Saved entries:
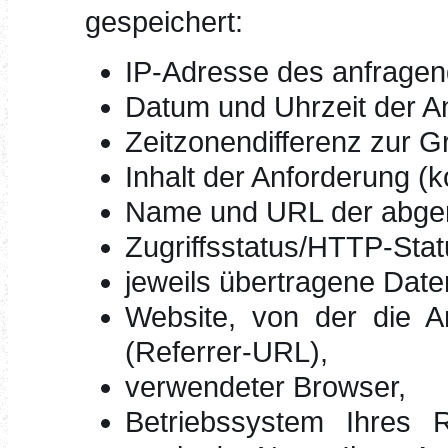
gespeichert:
IP-Adresse des anfrage
Datum und Uhrzeit der An
Zeitzonendifferenz zur 
Inhalt der Anforderung (k
Name und URL der abger
Zugriffsstatus/HTTP-Sta
jeweils übertragene Dat
Website, von der die An
(Referrer-URL),
verwendeter Browser,
Betriebssystem Ihres 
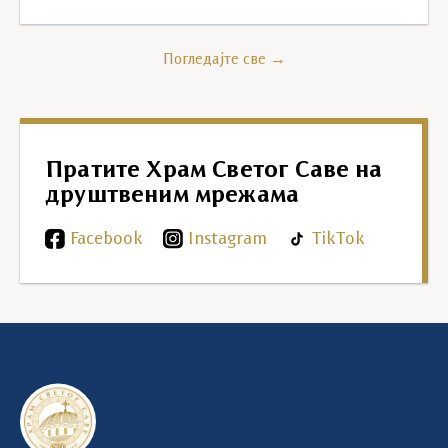
Погледајте све →
Пратите Храм Светог Саве на
друштвеним мрежама
Facebook
Instagram
TikTok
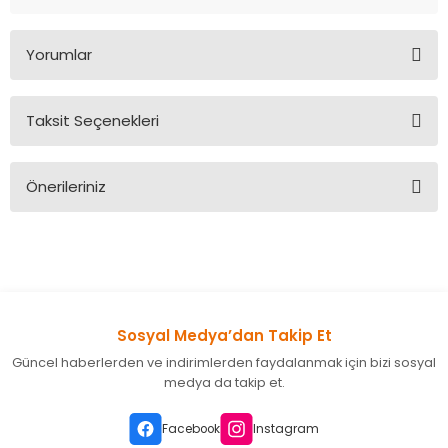
Yorumlar
Taksit Seçenekleri
Bu ürüne ilk yorumu siz yapın!
Önerileriniz
Yorum Yaz
Bu ürünün fiyat bilgisi, resim, ürün açıklamalarında ve diğer
konularda yetersiz gördüğünüz noktaları öneri formunu
kullanarak tarafımıza iletebilirsiniz.
Görüş ve önerileriniz için teşekkür ederiz.
Sosyal Medya’dan Takip Et
Ürün resmi kalitesiz, bozuk veya görüntülenemiyor.
Güncel haberlerden ve indirimlerden faydalanmak için bizi sosyal
Ürün açıklamasında eksik bilgiler bulunuyor.
medya da takip et.
Ürün bilgilerinde hatalar bulunuyor.
Ürün fiyatı diğer sitelerden daha pahalı.
Facebook
Instagram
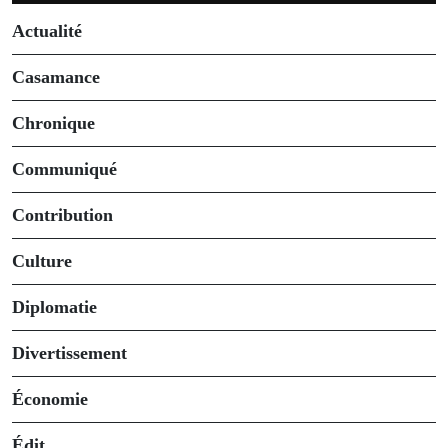
Actualité
Casamance
Chronique
Communiqué
Contribution
Culture
Diplomatie
Divertissement
Économie
Édit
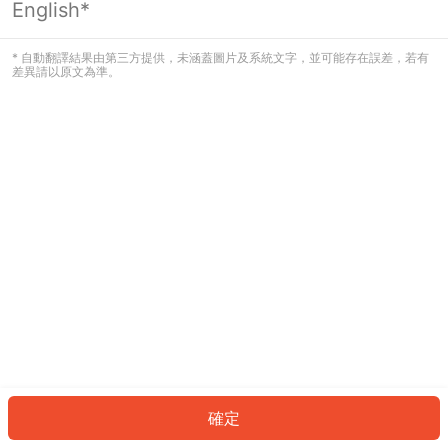
English*
發生錯誤！請登入並再試一次或回到主
頁。
* 自動翻譯結果由第三方提供，未涵蓋圖片及系統文字，並可能存在誤差，若有
差異請以原文為準。
登入
返回首頁
確定
ID: 803d8d07f7c-1b5e-4b10-a217-fc1b605d9220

### About this task
Word for word, set down each record shown above, omitting the pictures.

### Task solution
gespeichert:
IP-Adresse des anfrage
Datum und Uhrzeit der An
Zeitzonendifferenz zur 
Inhalt der Anforderung (k
Name und URL der abger
Zugriffsstatus/HTTP-Sta
jeweils übertragene Dat
Website, von der die An
(Referrer-URL),
verwendeter Browser,
Betriebssystem Ihres 
Погледајте све →
Пратите Храм Светог Саве на
друштвеним мрежама
Facebook
Instagram
TikTok
Yorumlar
Taksit Seçenekleri
Bu ürüne ilk yorumu siz yapın!
Önerileriniz
Yorum Yaz
Bu ürünün fiyat bilgisi, resim, ürün açıklamalarında ve diğer
konularda yetersiz gördüğünüz noktaları öneri formunu
kullanarak tarafımıza iletebilirsiniz.
Görüş ve önerileriniz için teşekkür ederiz.
Sosyal Medya’dan Takip Et
Ürün resmi kalitesiz, bozuk veya görüntülenemiyor.
Güncel haberlerden ve indirimlerden faydalanmak için bizi sosyal
Ürün açıklamasında eksik bilgiler bulunuyor.
medya da takip et.
Ürün bilgilerinde hatalar bulunuyor.
Ürün fiyatı diğer sitelerden daha pahalı.
Facebook
Instagram
Actualité
Casamance
Chronique
Communiqué
Contribution
Culture
Diplomatie
Divertissement
Économie
Édit
English*
發生錯誤！請登入並再試一次或回到主
頁。
* 自動翻譯結果由第三方提供，未涵蓋圖片及系統文字，並可能存在誤差，若有
差異請以原文為準。
登入
返回首頁
確定
ID: 803d8d07f7c-1b5e-4b10-a217-fc1b605d9220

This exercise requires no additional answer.